Data Privacy and Compliance Risk
The parade of stories of data misuse or compromise is never-ending. Add to that the critical need to meet data regulations such as GDPR and California’s new data privacy law and some are questioning the decision to build a data lake in the first place. After all, the initial idea behind a data lake, “we’ll keep as much data as possible for as long as possible in case we might ever need it,” is increasingly a major risk and even liability for organizations as they increasingly face regulatory requirements to reduce retention of personal data as well as reputation and liability risks from data breaches and data misuse.
Sluggish Speed
Data lakes were designed for a batch-oriented world, where it’s okay if insight takes time, not today’s world of constantly arriving data that needs immediate analysis and reaction. The data lake itself made sense when technology limitations meant that data had to be stored and processed in batches, a scenario that is increasingly less relevant as advances in fast-data technology have allowed companies to process and act on data as it arrives.
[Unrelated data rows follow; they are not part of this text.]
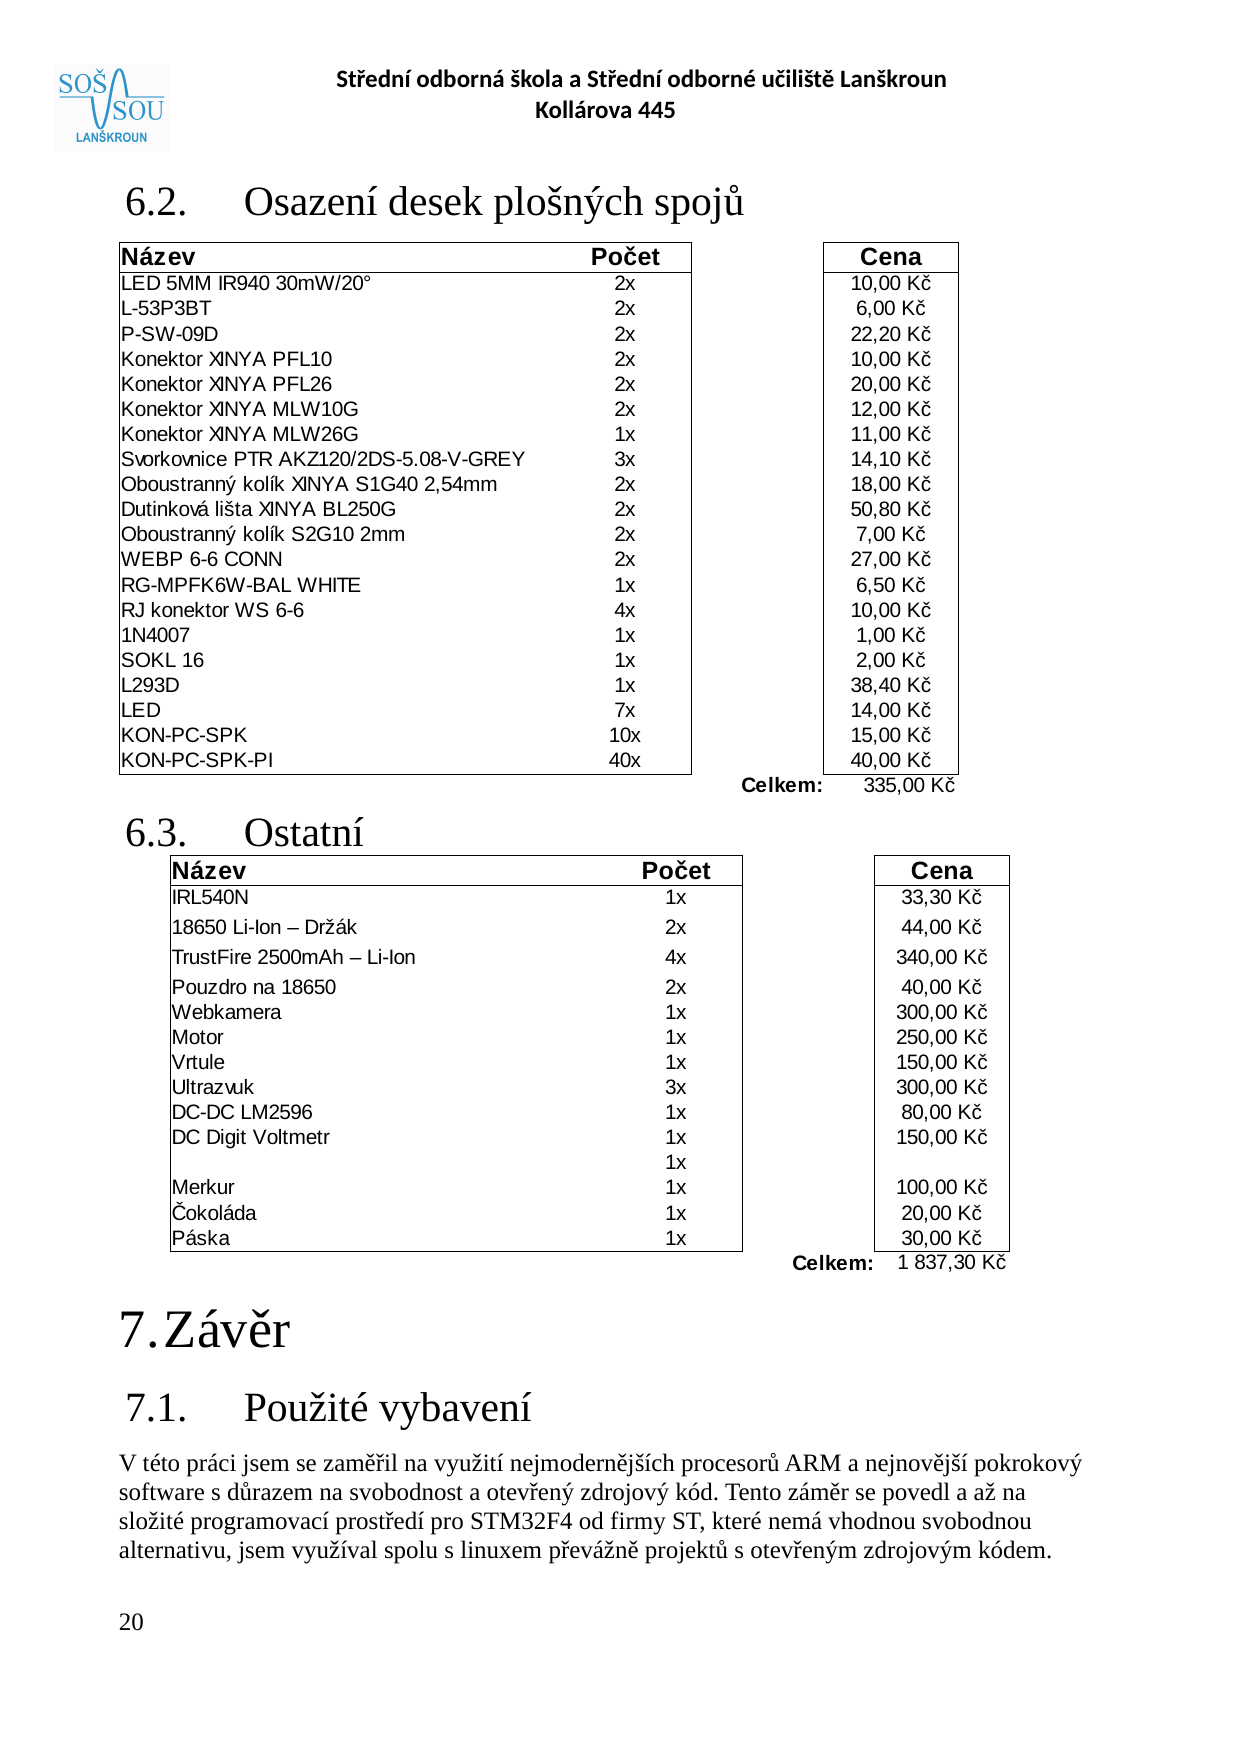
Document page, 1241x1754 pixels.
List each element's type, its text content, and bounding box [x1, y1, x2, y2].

subtitle Použité vybavení [125, 1383, 1092, 1431]
subtitle Osazení desek plošných spojů [125, 177, 1092, 224]
text V této práci jsem se zaměřil na využití nejmodernějších procesorů ARM a nejnovější pokrokový software s důrazem na svobodnost a otevřený zdrojový kód. Tento záměr se povedl a až na složité programovací prostředí pro STM32F4 od firmy ST, které nemá vhodnou svobodnou alternativu, jsem využíval spolu s linuxem převážně projektů s otevřeným zdrojovým kódem. [119, 1448, 1092, 1563]
subtitle Závěr [119, 1297, 1092, 1359]
picture [53, 64, 170, 152]
subtitle Ostatní [125, 808, 1092, 1279]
Thus, in a very real sense, the data lake has actually become a giant drag on the ability to act on and react to data quickly. The effort required to get all of your data routed into a data lake, only to need to then start looking at and transforming that data before you can get value out of it, adds multiple layers and numerous delays into the process.
Wrong Fit
Because data lakes are best suited for scenarios where you don’t know what you want to do with your data (i.e., you’d store it until you did), they have not worked optimally in cases where you have a clear idea of what you want. This has required teams to create a separate pipeline to bypass the data lake. This either defeats – or at the very least complicates – the whole premise of the data lake as a centralized repository of all data.
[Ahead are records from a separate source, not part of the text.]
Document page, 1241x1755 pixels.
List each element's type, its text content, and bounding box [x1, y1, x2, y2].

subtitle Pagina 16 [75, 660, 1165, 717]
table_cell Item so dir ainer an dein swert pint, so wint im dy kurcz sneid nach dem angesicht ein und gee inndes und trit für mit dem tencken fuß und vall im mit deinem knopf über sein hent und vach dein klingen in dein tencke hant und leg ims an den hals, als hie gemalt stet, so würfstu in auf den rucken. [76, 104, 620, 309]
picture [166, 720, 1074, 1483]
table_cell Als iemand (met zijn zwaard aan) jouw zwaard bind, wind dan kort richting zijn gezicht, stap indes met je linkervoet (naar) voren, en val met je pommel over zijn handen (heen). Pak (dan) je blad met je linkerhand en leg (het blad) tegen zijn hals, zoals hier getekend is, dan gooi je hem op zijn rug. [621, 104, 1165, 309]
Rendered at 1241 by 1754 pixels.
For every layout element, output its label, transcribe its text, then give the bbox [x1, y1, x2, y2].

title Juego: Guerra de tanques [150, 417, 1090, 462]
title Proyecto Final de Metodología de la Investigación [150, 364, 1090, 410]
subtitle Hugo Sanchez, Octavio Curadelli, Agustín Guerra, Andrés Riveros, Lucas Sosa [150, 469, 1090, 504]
Draining the Data Lake Can Help
For these reasons, enterprises have begun questioning the centrality of the data lake for their data architectures. Some have already made a decision and are starting to drain the lake of data sources that are not well suited to it–in other words, data sources with a clearly understood use-case and/or where there are benefits to acting on that data quickly.
That’s not to say that data lakes will no longer have purpose, just that their usage will be more selective rather than all-encompassing. For instance, data lakes will likely continue to be used as sandboxes for data science–places where data is kept to allow data scientists to run experiments and explore data. However, data will also no longer indiscriminately flow into the data lake for indefinite retention, rather the data lake will primarily be used for temporary storage of data from new sources for which use cases and applications are not yet known (hence the exploring and experimenting). Once use cases for that data are identified, data pipelines to support them will be created that are outside the data lake for simpler, more efficient data movement. An added bonus: this approach reduces the difficulty of compliance as well as the risks of having a huge “pot of data gold” for hackers to target.
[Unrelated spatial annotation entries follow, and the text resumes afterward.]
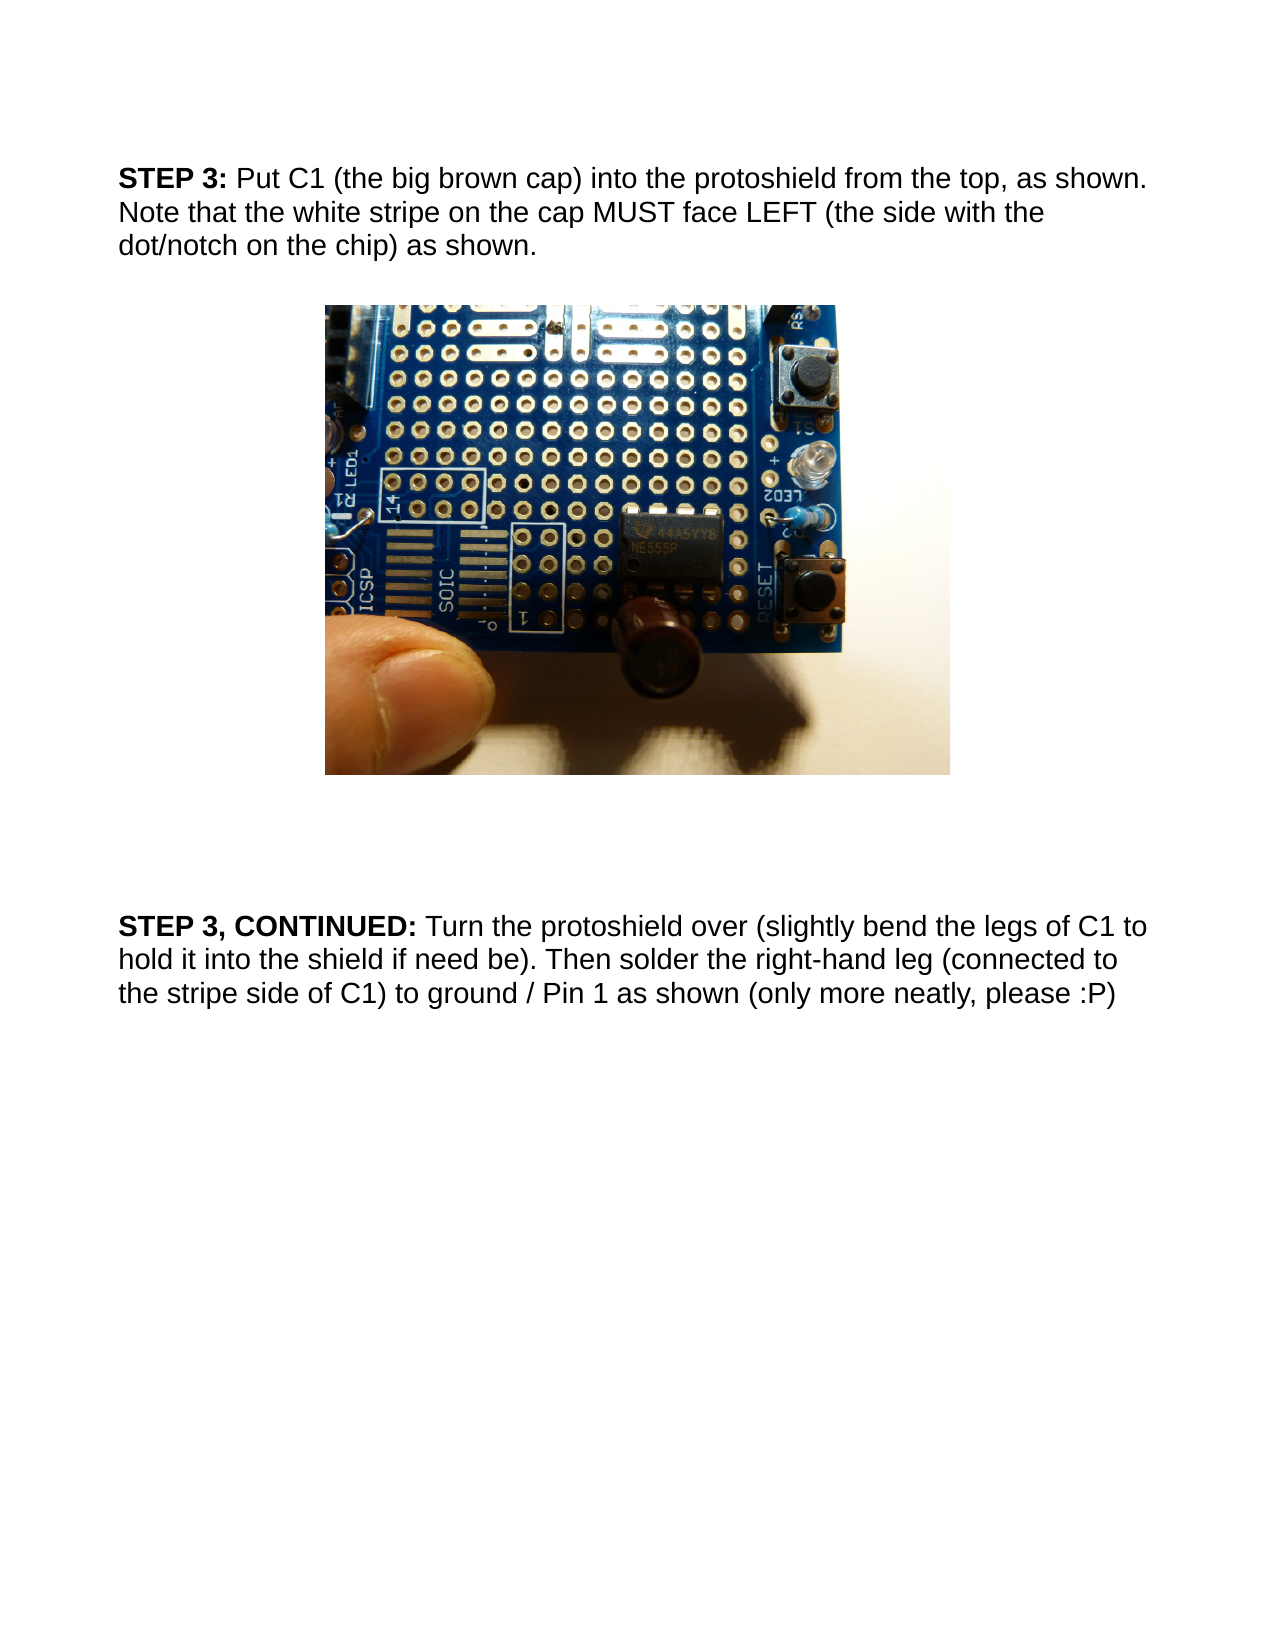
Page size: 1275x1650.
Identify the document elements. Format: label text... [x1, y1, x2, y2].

picture [325, 305, 951, 775]
text STEP 3: Put C1 (the big brown cap) into the protoshield from the top, as shown. Note that the white stripe on the cap MUST face LEFT (the side with the dot/notch on the chip) as shown. [118, 161, 1157, 262]
text STEP 3, CONTINUED: Turn the protoshield over (slightly bend the legs of C1 to hold it into the shield if need be). Then solder the right-hand leg (connected to the stripe side of C1) to ground / Pin 1 as shown (only more neatly, please :P) [118, 909, 1157, 1009]
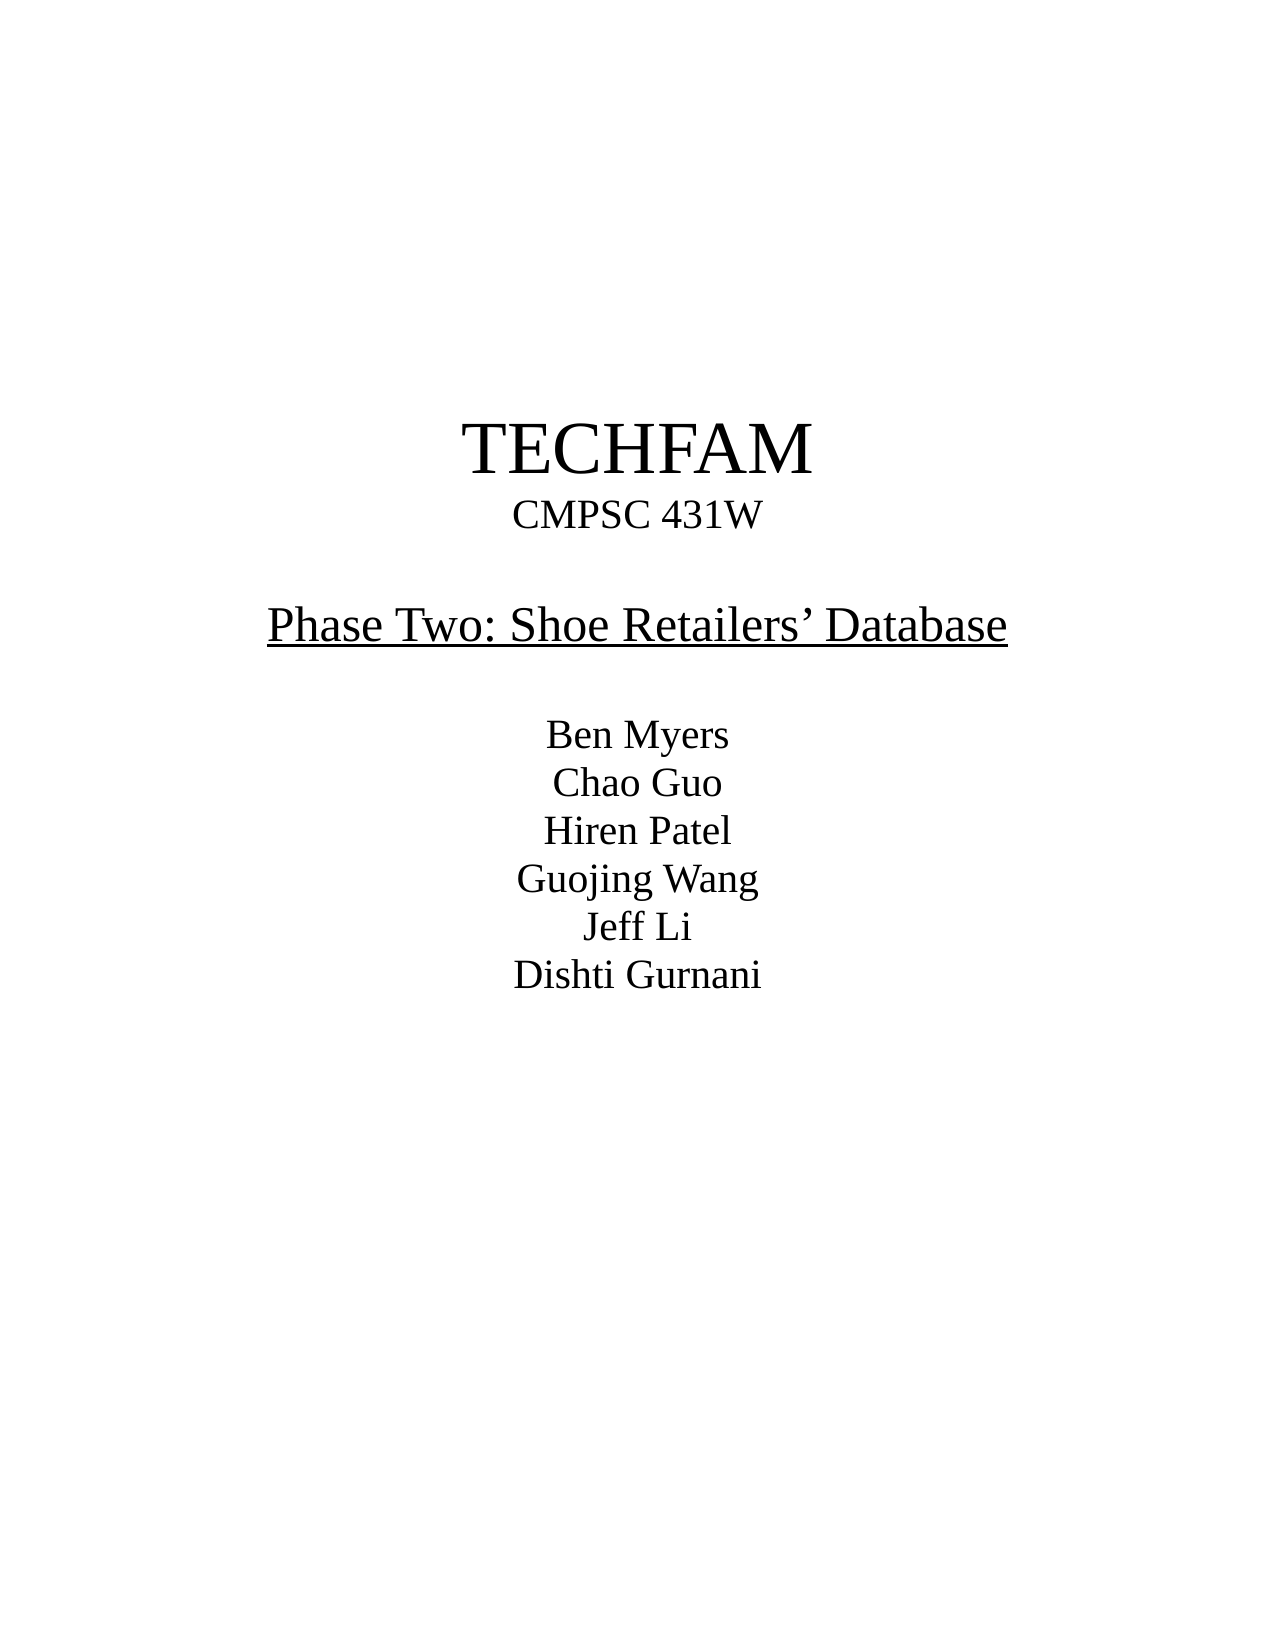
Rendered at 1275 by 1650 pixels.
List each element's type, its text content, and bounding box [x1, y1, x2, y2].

text Dishti Gurnani [118, 949, 1157, 997]
text Phase Two: Shoe Retailers’ Database [118, 595, 1157, 652]
text TECHFAM [118, 403, 1157, 489]
text Guojing Wang [118, 853, 1157, 901]
text Ben Myers [118, 710, 1157, 758]
text Jeff Li [118, 901, 1157, 949]
text Chao Guo [118, 758, 1157, 806]
text CMPSC 431W [118, 489, 1157, 537]
text Hiren Patel [118, 806, 1157, 853]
Draining the data lake also places a greater emphasis and focus on the data pipelines, where all of the current action takes place, as opposed to the historic storage of a data lake. Emerging approaches to data distribution and data pipelines will become central to how this data is collected and delivered to users and applications for deployed use cases. Data-driven technologies such as messaging and stream processing (especially services based on them) will be at the core of this approach, as they allow event-driven data pipelines that can collect, process, and deliver data as soon as it arrives, in the form needed by each application.
Just as manufacturing was transformed by just-in-time supply chains that eliminated the expense and complexity of warehousing large inventories of parts and raw materials, data-driven pipelines and designs are going to transform how data is connected from sources to users and applications, forcing the data lake to slowly shrivel.